If you run Linux locally, you can access files on your webserver via SSH, using locally-installed applications. You can write scripts on your local machine that manipulate files on your server. You can open multiple shell windows via SSH. Much more efficient and less frustrating to use the local GUI.
| 3:17 pm on Mar 29, 2007 (gmt 0)|
Wow, are you saying that I can run a browser on local Linux machine but use the core files from remote installation? And it would appear as *if* I'm using the remote machine? I've heard that unix installation can be distributed, is this the case?

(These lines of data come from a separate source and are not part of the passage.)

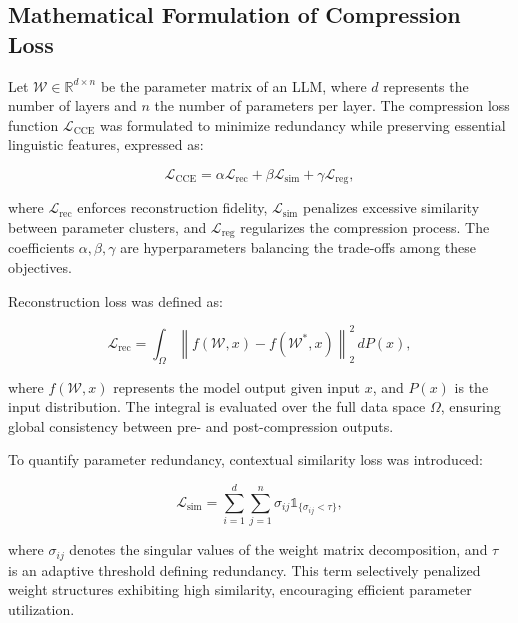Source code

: \documentclass{article}
\begin{document}
\subsection{Mathematical Formulation of Compression Loss}

Let \( \mathcal{W} \in \mathbb{R}^{d \times n} \) be the parameter matrix of an LLM, where \( d \) represents the number of layers and \( n \) the number of parameters per layer. The compression loss function \( \mathcal{L}_{\text{CCE}} \) was formulated to minimize redundancy while preserving essential linguistic features, expressed as:

\begin{equation}
	\mathcal{L}_{\text{CCE}} = \alpha \mathcal{L}_{\text{rec}} + \beta \mathcal{L}_{\text{sim}} + \gamma \mathcal{L}_{\text{reg}},
\end{equation}

where \( \mathcal{L}_{\text{rec}} \) enforces reconstruction fidelity, \( \mathcal{L}_{\text{sim}} \) penalizes excessive similarity between parameter clusters, and \( \mathcal{L}_{\text{reg}} \) regularizes the compression process. The coefficients \( \alpha, \beta, \gamma \) are hyperparameters balancing the trade-offs among these objectives.

Reconstruction loss was defined as:

\begin{equation}
	\mathcal{L}_{\text{rec}} = \int_{\Omega} \left\| f(\mathcal{W}, x) - f(\mathcal{W}^{*}, x) \right\|_2^2 \, dP(x),
\end{equation}

where \( f(\mathcal{W}, x) \) represents the model output given input \( x \), and \( P(x) \) is the input distribution. The integral is evaluated over the full data space \( \Omega \), ensuring global consistency between pre- and post-compression outputs.

To quantify parameter redundancy, contextual similarity loss was introduced:

\begin{equation}
	\mathcal{L}_{\text{sim}} = \sum_{i=1}^{d} \sum_{j=1}^{n} \sigma_{ij} \mathbb{1}_{\{\sigma_{ij} < \tau\}},
\end{equation}

where \( \sigma_{ij} \) denotes the singular values of the weight matrix decomposition, and \( \tau \) is an adaptive threshold defining redundancy. This term selectively penalized weight structures exhibiting high similarity, encouraging efficient parameter utilization.
\end{document}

| 3:48 pm on Mar 29, 2007 (gmt 0)|
|are you saying that I can run a browser on local Linux machine but use the core files from remote installation? |
Not quite sure what you mean by this. I'll give you a couple of examples of what you can do:
- Open a text editor on your local machine. Edit a file on your remote server.
- Run a script on your local machine. It deletes files in a directory on your remote server that are more than 30 days old.
- Run a script on your remote server. Direct the output to a window on your local machine. You do this by clicking on an icon on your local desktop.
- Run a file manager locally, and browse the files on your remote server. (Perhaps this is what you meant?)
As long as you have sshd running on your remote server (with sftp enabled), you can access files on your server with any local application. For those applications that don't directly support sftp: locations, you can mount the remote filesystem using sshfs. Then you can access local files using any app that can access local files, since the app wouldn't know the difference.
| 5:42 pm on Mar 29, 2007 (gmt 0)|
|Run a script on your remote server. Direct the output to a window on your local machine. |
This is what I need. Run a browser on the remote server and direct the output to my local machine. Is this possible without GUI installed on the remote machine?
| 6:27 am on Mar 30, 2007 (gmt 0)|
|This is what I need. Run a browser on the remote server and direct the output to my local machine. |
You could install proxy software on your server. I use the proxy module of Apache 2.2 for browsing from my desktop PC via my webserver. Security is an issue though. You have to make sure that you don't configure your proxy as an open proxy available to everyone. I have limited proxy access to only a handful of IPs I use myself.